21 patients were eligible for inclusion however 9 patients had to be excluded from this study due to incomplete data such as blood hs-cTnT levels and complete intracoronary images. 12 patients were included for the final analysis.Baseline clinical characteristics of the patients, shown in Table 1, were similar with respect to age, cardiovascular risk factors, chronic renal failure and previous MI, however with relatively more male patients in the HSRA+LSRA technique group. Majority of the patients had the multi-vessel disease, HSRA+LSRA (100%) and HSRA (83%). There was no significant difference in terms of pre and post dilatation balloon use however novel technique resulted in larger diameter stents and post dilatation balloons. Overall long lesion coverage stents were used in this study, although no statistical significant difference in stent length between 2 study groups was observed (47.7 mm Vs 55.3mm; p=0.620), as shown in Table 2. Of 12 patients, 2 (16.7%) developed PMI and 7 (58.3%) developed PMJ. Higher cumulative of PMI and PMJ occurred in HSRA group 83% vs. 67% (Table 3). The final multivariable binomial regression analysis demonstrated that the HSRA+LSRA technique significantly reduced the risk of PMI or PMJ (adjusted risk difference 55%, 95% confidence interval [CI] 42% - 67%, p < 0.001) (Table 4). The covariates entered into the final model included age, gender, multivessel disease, lesion diameter stenosis, lesion length, number of stents, total stent length, burr to artery ratio and senior operator.Compared to HSRA, HSRA+LSRA had a larger post-RA luminal diameter (adjusted mean difference 0.35 mm, 95% CI 0.027 mm - 0.727 mm, p = 0.066) (Figure 2). QCA findings of pre- and post-RA are summarized in table 2. Immediate post RA acute luminal gain was not different in both groups. There was no significant difference in all 4 optimal stent result criteria between HSRA+LSRA and HSRA as demonstrated in Table 5.




Conclusion

Periprocedural myocardial infarction or injury during rotational atherectomy is common however under addressed.
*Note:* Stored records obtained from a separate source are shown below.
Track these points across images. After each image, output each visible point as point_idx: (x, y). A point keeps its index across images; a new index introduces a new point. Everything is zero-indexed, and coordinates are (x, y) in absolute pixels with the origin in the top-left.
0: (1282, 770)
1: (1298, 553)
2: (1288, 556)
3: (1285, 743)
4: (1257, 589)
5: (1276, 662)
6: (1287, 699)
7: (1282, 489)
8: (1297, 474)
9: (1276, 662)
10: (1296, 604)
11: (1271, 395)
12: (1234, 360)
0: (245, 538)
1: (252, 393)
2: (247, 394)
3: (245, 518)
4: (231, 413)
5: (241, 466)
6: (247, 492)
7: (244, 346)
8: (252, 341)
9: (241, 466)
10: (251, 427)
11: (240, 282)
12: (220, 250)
Compared to the conventional high-speed rotational atherectomy, the novel technique of low-speed rotational atherectomy following high-speed rotational atherectomy significantly reduced the risk of periprocedural myocardial infarction or injury in heavily calcified long coronary artery lesions which could be attributed to possible lesser degree of activation of platelets, microcavitations and hemolysis in the latter group.  There was trend towards larger post rotational atherectomy minimal luminal diameter in the new technique of low-speed rotational atherectomy following high-speed rotational atherectomy group. Further studies are needed to confirm these findings and its clinical impact on follow up major adverse cardiovascular events (MACE).